# Newbie from *H*A*W*A*I*I* ::shakaz::



## obsessed_girl07 (Apr 7, 2005)

Saw this board and HAD to join (especially since everyone seems so nice and very helpful)!!!!!  Kinda sucks though since I live in Hawaii, by the time I get on, everyone is sleeping....  Also REALLY SUCKS cause on the island that I live, there's only a MAC counter at Macy's...that's all  
	

	
	
		
		

		
			





 We do have a freestanding store on another island...but a 50min plane ride is like $200 (money I'd rather spend on MAC!)  Most of my MU (I loooove pigments!!!) I have to get online.  Oh well, thanks for listening (reading), hope to chat with everyone eventually!


----------



## Sanne (Apr 7, 2005)

Hi obsessed_girl07, welocme to specktra!!!

when you reached the 20 post, you can join the clearance bin, to purchase MAC stuff they haven't got @ your counter!!!


----------



## mac_obsession (Apr 7, 2005)

Welcome to Specktra Obsessed_girl07!! And dont worry about times, some of us are around all the time or at really odd hours!!


----------



## jamiemeng (Apr 7, 2005)

welcome to specktra.


----------



## obsessed_girl07 (Apr 8, 2005)

Quote:

   Originally Posted by *groupie* 
_Hi obsessed_girl07, welocme to specktra!!!
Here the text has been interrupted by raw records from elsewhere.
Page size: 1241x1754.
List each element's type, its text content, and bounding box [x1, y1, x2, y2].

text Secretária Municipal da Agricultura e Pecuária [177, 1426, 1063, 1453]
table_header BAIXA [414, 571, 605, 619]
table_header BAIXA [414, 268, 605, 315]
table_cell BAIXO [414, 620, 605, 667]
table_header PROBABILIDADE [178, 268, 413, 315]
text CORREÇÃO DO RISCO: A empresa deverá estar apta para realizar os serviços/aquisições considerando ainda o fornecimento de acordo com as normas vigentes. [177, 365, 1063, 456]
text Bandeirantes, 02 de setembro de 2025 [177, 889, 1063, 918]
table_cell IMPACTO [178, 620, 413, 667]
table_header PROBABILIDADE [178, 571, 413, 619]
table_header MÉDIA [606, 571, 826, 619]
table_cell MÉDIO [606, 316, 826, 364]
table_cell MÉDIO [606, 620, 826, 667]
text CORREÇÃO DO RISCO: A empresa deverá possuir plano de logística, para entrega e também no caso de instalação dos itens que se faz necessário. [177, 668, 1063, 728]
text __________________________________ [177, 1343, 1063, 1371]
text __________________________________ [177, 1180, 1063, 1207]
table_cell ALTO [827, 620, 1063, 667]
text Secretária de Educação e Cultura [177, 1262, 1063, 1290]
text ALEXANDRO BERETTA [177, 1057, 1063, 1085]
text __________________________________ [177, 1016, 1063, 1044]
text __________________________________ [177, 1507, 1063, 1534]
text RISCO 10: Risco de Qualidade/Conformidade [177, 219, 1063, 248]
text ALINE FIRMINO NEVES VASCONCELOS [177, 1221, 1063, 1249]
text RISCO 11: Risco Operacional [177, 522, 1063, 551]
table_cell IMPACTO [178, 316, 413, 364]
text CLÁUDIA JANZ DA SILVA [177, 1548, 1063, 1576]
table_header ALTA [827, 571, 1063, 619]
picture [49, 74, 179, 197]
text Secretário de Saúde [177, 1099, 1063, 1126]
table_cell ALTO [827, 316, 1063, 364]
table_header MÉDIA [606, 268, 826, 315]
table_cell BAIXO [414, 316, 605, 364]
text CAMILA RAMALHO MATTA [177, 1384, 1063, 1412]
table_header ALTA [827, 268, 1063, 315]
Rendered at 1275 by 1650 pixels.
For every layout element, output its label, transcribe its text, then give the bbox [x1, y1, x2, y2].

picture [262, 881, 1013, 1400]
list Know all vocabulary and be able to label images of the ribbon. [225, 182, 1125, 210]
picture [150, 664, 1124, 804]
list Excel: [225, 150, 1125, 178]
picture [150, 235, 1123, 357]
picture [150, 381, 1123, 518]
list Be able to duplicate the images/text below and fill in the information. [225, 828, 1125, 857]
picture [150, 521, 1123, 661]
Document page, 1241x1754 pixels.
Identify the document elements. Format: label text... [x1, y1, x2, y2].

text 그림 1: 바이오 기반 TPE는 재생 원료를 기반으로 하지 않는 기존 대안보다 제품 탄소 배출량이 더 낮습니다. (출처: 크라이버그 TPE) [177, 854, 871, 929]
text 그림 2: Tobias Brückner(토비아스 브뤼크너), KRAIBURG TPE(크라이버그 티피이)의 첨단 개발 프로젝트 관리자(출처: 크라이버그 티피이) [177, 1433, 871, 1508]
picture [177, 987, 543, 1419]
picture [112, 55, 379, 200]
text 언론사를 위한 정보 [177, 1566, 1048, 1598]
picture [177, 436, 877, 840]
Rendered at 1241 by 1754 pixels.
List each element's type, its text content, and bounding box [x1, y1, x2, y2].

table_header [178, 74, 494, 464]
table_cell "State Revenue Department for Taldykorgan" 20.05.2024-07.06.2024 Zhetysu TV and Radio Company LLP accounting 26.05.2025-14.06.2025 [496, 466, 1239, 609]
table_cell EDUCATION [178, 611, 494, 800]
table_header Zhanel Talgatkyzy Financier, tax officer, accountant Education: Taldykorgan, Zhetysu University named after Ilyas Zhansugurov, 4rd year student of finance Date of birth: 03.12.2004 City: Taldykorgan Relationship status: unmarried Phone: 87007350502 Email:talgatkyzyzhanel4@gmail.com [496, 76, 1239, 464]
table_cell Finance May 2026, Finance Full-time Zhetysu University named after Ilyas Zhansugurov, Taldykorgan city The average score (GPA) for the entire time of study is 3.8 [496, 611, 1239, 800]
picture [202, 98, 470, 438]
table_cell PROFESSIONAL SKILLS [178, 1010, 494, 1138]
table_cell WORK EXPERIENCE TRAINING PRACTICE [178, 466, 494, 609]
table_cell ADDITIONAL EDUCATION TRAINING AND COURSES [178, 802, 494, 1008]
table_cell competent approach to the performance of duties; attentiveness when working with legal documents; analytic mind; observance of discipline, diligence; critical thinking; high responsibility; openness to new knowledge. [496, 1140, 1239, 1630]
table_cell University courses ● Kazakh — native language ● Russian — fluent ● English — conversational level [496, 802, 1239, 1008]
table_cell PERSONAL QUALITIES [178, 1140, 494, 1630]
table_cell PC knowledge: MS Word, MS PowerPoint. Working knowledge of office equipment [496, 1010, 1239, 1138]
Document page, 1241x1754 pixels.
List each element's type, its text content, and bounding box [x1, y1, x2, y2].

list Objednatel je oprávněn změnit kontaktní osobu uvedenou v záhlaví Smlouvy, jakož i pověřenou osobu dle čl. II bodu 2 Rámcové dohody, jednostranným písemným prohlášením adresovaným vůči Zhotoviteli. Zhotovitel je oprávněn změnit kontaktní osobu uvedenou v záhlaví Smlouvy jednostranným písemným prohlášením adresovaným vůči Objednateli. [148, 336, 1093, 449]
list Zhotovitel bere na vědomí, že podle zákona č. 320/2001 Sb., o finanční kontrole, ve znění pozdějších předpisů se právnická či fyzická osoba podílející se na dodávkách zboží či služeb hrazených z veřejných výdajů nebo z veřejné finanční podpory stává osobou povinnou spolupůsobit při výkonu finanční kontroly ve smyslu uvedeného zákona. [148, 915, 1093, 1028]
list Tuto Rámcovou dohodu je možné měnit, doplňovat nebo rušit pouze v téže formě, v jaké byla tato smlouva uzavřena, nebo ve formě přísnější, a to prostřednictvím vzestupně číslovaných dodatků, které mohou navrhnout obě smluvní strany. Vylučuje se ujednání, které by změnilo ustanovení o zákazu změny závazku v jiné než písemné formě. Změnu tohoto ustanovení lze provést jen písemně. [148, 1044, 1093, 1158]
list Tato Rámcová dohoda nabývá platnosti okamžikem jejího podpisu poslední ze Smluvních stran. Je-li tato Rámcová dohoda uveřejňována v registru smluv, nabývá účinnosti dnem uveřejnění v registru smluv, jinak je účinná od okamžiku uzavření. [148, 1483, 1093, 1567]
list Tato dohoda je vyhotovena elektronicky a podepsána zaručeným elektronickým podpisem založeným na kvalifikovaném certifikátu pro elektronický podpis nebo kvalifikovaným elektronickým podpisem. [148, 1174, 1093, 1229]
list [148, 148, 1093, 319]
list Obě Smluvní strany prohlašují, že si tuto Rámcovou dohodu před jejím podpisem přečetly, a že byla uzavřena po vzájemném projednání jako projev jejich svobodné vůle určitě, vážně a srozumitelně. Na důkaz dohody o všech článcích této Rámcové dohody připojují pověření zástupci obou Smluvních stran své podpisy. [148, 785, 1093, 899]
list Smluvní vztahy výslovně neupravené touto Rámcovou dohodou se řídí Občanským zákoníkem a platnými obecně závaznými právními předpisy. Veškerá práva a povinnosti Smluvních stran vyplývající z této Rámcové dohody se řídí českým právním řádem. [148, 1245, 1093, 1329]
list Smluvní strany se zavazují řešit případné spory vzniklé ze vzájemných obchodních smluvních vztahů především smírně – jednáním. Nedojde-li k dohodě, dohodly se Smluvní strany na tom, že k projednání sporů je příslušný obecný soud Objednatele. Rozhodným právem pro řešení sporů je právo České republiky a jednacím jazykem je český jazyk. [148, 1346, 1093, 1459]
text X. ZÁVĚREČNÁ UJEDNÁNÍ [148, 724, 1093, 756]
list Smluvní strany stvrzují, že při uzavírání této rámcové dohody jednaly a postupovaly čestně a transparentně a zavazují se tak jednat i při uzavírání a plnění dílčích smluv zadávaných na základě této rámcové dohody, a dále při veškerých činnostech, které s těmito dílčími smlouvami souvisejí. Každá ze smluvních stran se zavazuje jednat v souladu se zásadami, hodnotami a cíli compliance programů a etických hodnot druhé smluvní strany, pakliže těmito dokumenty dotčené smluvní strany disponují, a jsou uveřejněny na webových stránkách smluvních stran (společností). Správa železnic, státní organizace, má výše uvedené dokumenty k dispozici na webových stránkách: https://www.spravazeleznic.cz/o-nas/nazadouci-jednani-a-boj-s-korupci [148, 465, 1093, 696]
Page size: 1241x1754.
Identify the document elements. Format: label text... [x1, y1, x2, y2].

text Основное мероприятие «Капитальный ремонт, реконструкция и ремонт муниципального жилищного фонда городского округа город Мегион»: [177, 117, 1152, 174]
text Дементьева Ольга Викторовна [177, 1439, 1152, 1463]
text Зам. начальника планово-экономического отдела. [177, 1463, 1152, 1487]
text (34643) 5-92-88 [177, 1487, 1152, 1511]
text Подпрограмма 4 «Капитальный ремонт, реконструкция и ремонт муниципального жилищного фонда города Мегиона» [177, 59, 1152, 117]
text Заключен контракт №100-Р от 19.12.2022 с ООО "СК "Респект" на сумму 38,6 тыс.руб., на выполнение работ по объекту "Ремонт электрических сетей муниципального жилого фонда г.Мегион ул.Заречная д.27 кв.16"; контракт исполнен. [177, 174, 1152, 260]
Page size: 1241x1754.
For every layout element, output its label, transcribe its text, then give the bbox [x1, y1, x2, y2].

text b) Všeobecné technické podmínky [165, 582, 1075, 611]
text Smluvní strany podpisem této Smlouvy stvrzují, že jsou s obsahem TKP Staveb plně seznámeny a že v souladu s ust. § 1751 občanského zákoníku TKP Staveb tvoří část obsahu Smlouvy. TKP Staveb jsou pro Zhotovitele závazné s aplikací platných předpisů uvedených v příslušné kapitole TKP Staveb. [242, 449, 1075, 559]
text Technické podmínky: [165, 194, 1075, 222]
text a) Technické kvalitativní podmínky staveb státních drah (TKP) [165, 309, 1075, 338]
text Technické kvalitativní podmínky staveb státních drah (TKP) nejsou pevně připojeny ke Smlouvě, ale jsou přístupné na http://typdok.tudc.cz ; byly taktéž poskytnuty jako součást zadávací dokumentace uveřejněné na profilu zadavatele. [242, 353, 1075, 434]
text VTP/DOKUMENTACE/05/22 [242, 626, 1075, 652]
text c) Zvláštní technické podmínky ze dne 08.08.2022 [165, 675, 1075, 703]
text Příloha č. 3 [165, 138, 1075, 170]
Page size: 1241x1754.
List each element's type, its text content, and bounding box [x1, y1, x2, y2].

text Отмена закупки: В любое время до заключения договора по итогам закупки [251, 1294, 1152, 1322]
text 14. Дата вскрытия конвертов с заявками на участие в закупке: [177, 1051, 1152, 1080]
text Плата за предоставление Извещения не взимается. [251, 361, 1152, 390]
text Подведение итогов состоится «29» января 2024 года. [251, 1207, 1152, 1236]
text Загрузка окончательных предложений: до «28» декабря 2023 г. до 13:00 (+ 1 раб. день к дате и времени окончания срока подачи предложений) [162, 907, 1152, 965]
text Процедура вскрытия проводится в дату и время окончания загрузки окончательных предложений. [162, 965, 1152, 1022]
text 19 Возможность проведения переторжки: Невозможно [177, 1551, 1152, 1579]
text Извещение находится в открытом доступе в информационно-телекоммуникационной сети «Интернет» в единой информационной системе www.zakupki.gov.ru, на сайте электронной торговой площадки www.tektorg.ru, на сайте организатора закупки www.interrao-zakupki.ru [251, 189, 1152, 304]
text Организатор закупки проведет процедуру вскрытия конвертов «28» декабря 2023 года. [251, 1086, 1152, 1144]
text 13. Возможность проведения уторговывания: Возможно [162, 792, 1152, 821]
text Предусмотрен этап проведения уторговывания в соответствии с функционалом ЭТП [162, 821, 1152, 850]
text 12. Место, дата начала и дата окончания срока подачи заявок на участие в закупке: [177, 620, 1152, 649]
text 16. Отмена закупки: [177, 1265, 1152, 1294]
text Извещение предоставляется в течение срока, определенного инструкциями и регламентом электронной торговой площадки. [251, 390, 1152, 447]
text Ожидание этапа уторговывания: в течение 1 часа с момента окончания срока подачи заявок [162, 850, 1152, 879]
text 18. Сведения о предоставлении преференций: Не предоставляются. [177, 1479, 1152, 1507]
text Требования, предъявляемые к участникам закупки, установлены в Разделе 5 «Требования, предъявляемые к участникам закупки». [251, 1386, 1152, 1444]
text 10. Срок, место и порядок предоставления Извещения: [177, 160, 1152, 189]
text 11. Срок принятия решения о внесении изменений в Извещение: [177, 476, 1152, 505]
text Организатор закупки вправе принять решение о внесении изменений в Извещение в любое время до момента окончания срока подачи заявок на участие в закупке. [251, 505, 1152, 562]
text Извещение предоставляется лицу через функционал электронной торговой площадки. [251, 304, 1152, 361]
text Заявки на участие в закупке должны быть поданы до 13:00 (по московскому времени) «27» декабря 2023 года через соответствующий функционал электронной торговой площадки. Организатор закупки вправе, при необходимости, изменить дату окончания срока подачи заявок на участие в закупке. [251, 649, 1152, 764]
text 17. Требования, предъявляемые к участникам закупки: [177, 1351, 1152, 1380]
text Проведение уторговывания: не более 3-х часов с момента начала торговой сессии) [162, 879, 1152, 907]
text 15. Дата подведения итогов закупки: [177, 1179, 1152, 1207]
when you reached the 20 post, you can join the clearance bin, to purchase MAC stuff they haven't got @ your counter!!!_

 
I definitly have something to look foward to then huh?!!!!!
THANKS FOR THE WARM WELCOME!


----------



## mrskloo (Apr 16, 2005)

Hey, I'm from Hawaii too. Just wondering, you wouldn't be from Hilo would you?


----------



## user2 (Apr 16, 2005)

Aloha from Germany and welcome to specktra!


----------



## Dianita (Apr 17, 2005)

Hi obsessed_girl07,welcome to specktra

I live in Germany so I know the problem with the different time-zones.
But there some members from around the world, so there is always someone online


----------



## PnkCosmo (May 2, 2005)

Hey there, welcome!!


----------